Das Amtsgericht Staufen und das Landgericht Freiburg haben den Angeklagten daher also freigesprochen. Gegen das freisprechende Urteil des Landgerichts hat die Staatsanwaltschaft nach der Berufung zum Landgericht Freiburg nun Revision eingelegt, die aktuell dem Oberlandesgericht Karlsruhe zur Entscheidung vorliegt.

Der 2. Strafsenat des OLG Karlsruhe hat nun darauf hingewiesen, dass derzeit keine gesicherten naturwissenschaftlichen Erkenntnisse dafür bestehen, dass Fahrer von handelsüblichen Elektrofahrrädern („Pedelecs“) mit einer Begrenzung der motorunterstützten Geschwindigkeit auf 25 km/h bereits unterhalb der für Fahrradfahrer geltenden Grenze von 1,6 Promille Blutalkoholkonzentration absolut fahruntüchtig sind.

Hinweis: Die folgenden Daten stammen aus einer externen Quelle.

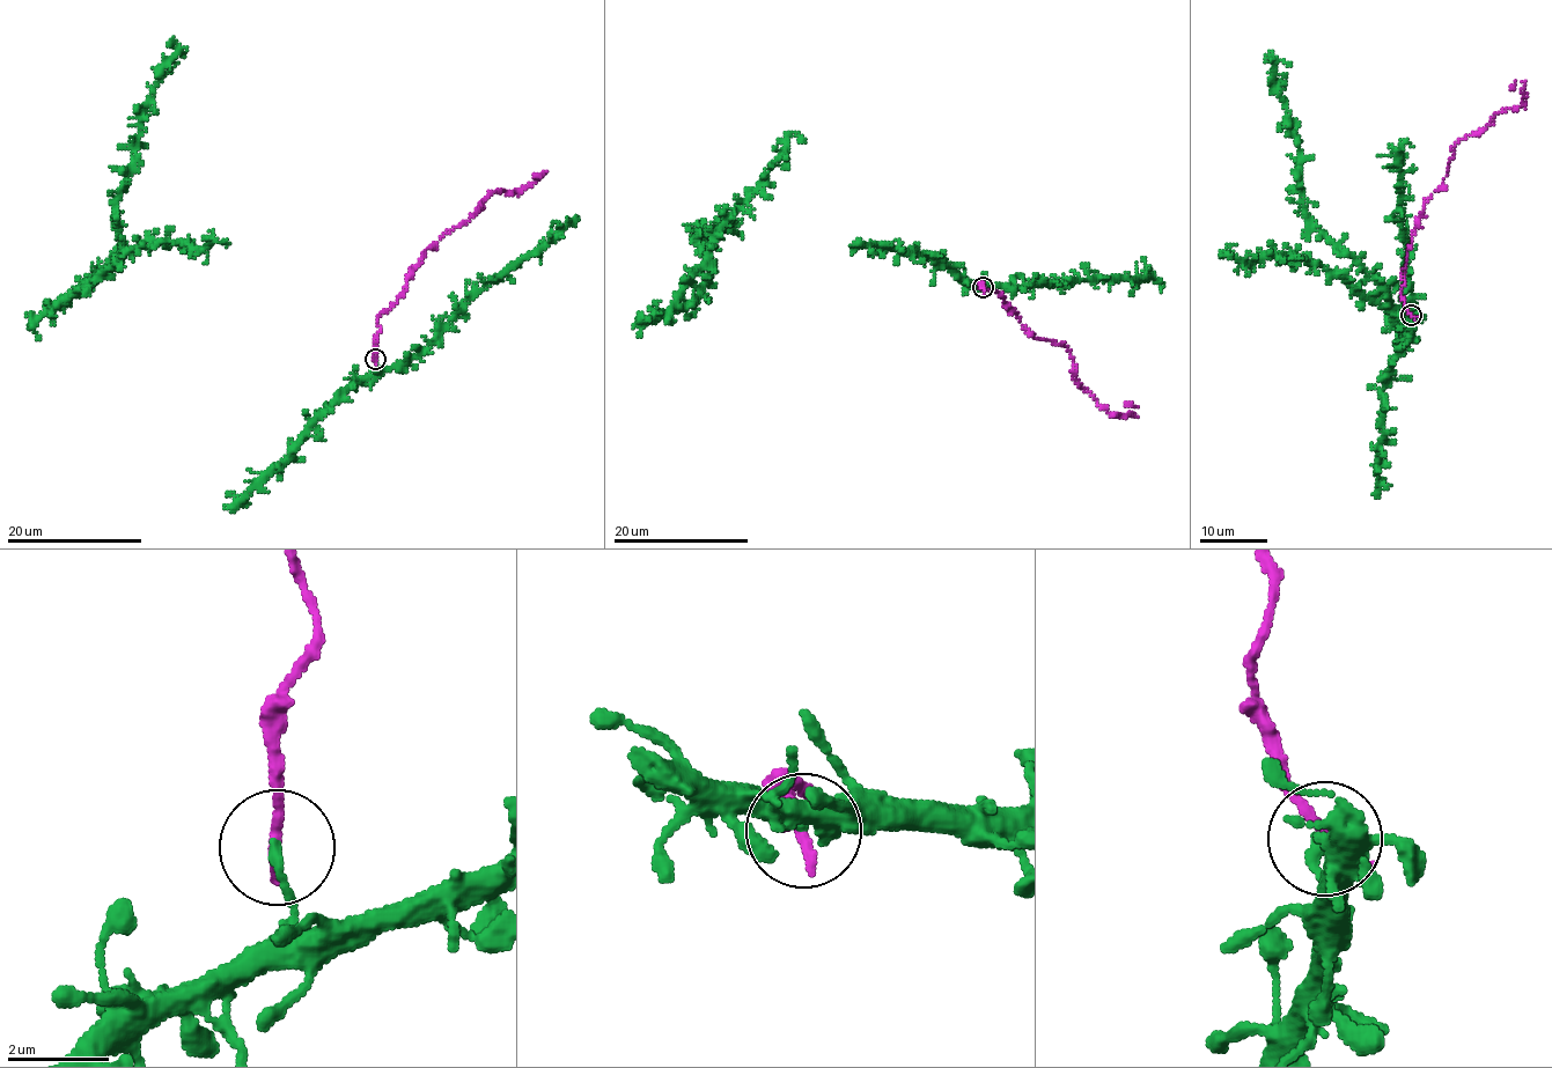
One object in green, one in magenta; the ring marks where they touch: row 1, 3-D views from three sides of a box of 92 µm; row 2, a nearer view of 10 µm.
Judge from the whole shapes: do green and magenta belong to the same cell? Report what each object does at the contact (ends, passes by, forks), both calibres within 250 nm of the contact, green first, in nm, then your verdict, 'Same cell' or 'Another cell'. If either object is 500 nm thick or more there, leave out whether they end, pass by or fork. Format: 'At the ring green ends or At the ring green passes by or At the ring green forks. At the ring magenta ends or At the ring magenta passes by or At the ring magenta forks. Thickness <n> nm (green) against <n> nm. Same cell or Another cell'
At the ring green ends. At the ring magenta ends. Thickness 200 nm (green) against 260 nm. Another cell

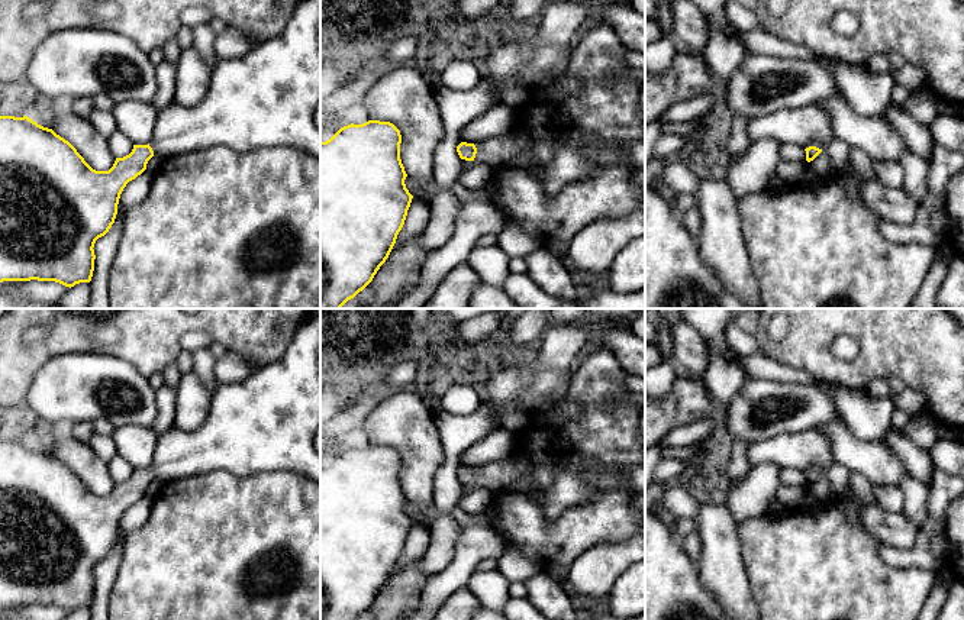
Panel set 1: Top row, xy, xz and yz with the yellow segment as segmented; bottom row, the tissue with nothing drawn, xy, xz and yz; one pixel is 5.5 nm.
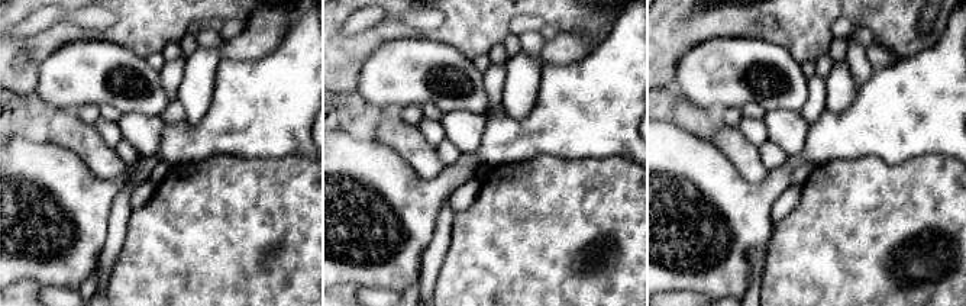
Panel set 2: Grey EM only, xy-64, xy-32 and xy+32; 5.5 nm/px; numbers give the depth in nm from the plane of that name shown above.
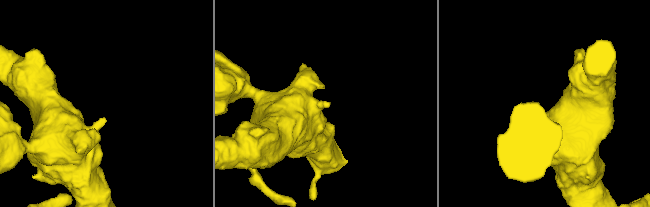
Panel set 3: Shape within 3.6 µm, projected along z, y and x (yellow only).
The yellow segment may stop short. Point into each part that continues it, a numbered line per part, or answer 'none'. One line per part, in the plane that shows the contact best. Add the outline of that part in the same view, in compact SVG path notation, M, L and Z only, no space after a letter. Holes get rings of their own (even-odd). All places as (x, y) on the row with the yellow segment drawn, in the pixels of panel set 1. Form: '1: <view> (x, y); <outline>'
1: xz (570, 162); M573 129L555 146L551 159L538 162L533 154L533 142L525 132L509 132L483 139L475 145L474 161L499 171L503 168L522 168L533 172L548 197L558 194L565 185L590 178L597 169L594 159L589 156L594 139Z

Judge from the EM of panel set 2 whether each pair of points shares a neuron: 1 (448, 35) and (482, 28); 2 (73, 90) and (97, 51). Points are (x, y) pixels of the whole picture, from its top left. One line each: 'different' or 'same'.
1: same
2: same

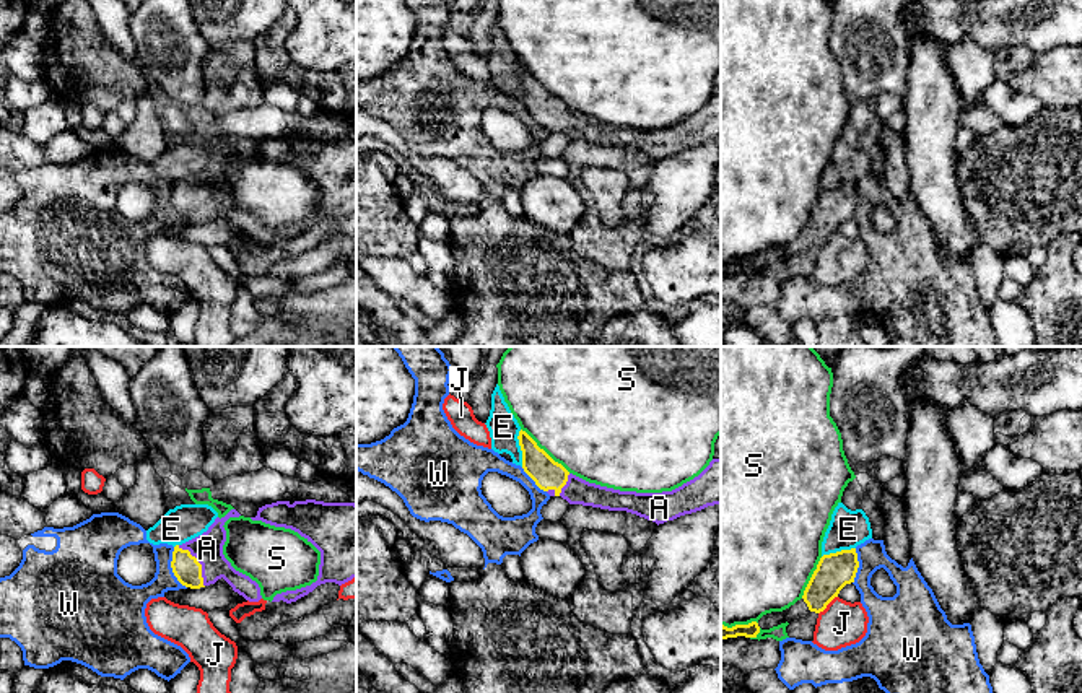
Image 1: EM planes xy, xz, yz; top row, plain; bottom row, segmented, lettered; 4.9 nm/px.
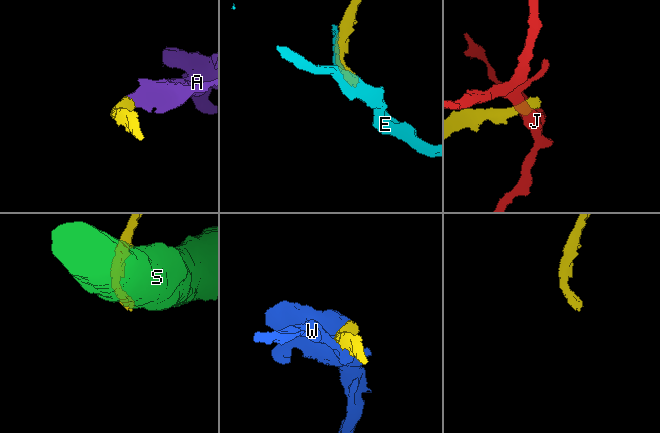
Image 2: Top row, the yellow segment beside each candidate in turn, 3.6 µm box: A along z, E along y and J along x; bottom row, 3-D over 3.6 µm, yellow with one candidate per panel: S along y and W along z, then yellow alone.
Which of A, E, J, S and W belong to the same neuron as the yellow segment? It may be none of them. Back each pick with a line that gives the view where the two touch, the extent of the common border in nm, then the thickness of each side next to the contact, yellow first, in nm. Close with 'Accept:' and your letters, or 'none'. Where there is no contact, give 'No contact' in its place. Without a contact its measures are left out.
A: Touches yellow in xy. Shared border 240 nm. Thickness 140 nm (yellow) against 150 nm
Accept: A

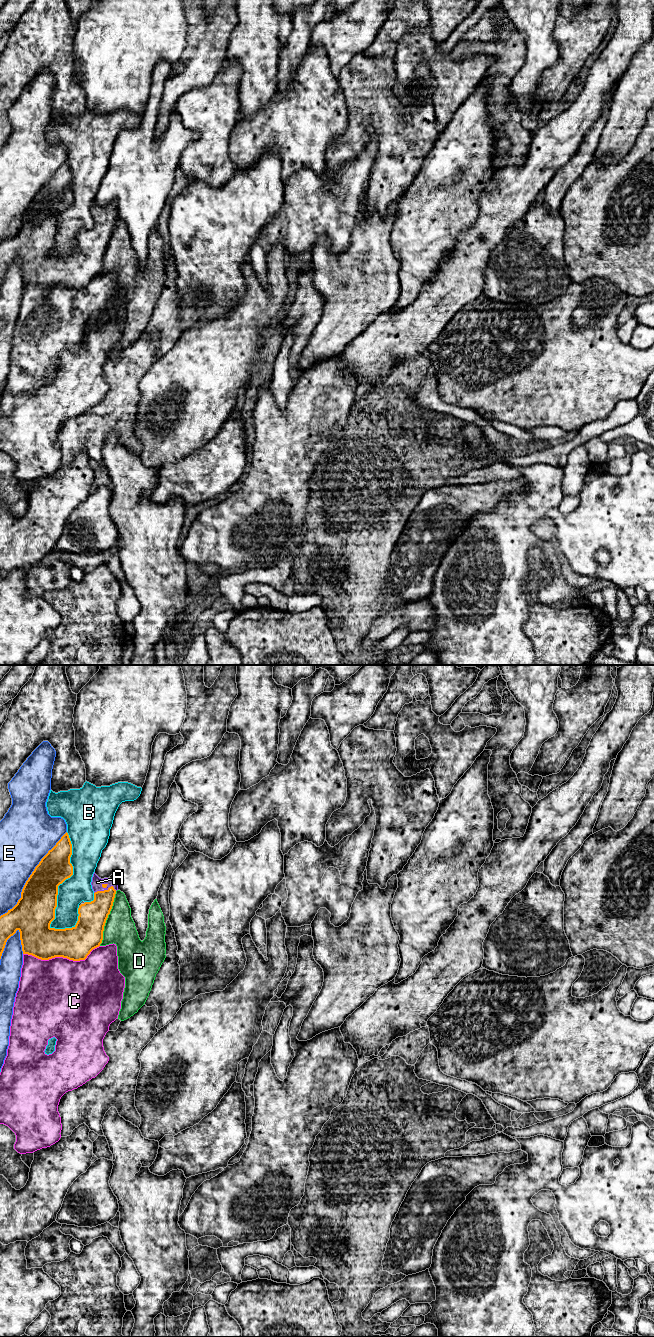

Die Rechtsprechung des Bundesgerichtshofes, wonach der Führer eines Kraftfahrzeugs bereits von einem Blutalkoholgehalt von 1,1 Promille an unwiderleglich fahruntüchtig und wegen Trunkenheit im Verkehr zu bestrafen ist, findet daher auf solche „Pedelecs“ nach dem aktuellen Stand der wissenschaftlichen Forschung keine Anwendung.

Eine endgültige Entscheidung des Oberlandesgerichts steht noch aus, da es sich nur um einen Hinweis nach aktueller Aktenlage handelte (OLG Karlsruhe, Beschluss vom 14.07.2020, 2 Rv 35 Ss 175/20). Es ist jedoch davon auszugehen, dass diese Entscheidung dann, wenn die Staatsanwaltschaft ihre Revision nicht zurück nimmt, so auch auf Papier gebrannt werden wird.

Die Entscheidung ist nachvollziehbar, da eine Strafbarkeit nicht auf unsicherer wissenschaftlicher Grundlage weiter ausgedehnt werden sollte. Nicht zu verstehen ist in diesem Zusammenhang jedoch die vielerorts viel strengere Auslegung dieser Tatbestände bei der Nutzung von E-Scootern, die in ihrem Gefahrenpotential eher nicht an – auch nicht elektrisch angetriebene – Fahrräder heran reichen. Das ist den betroffenen Mandanten meist schwer zu vermitteln. Möglicherweise bringt diese Entscheidung jedoch auch bei E-Scootern noch die Chance zur Kehrtwende.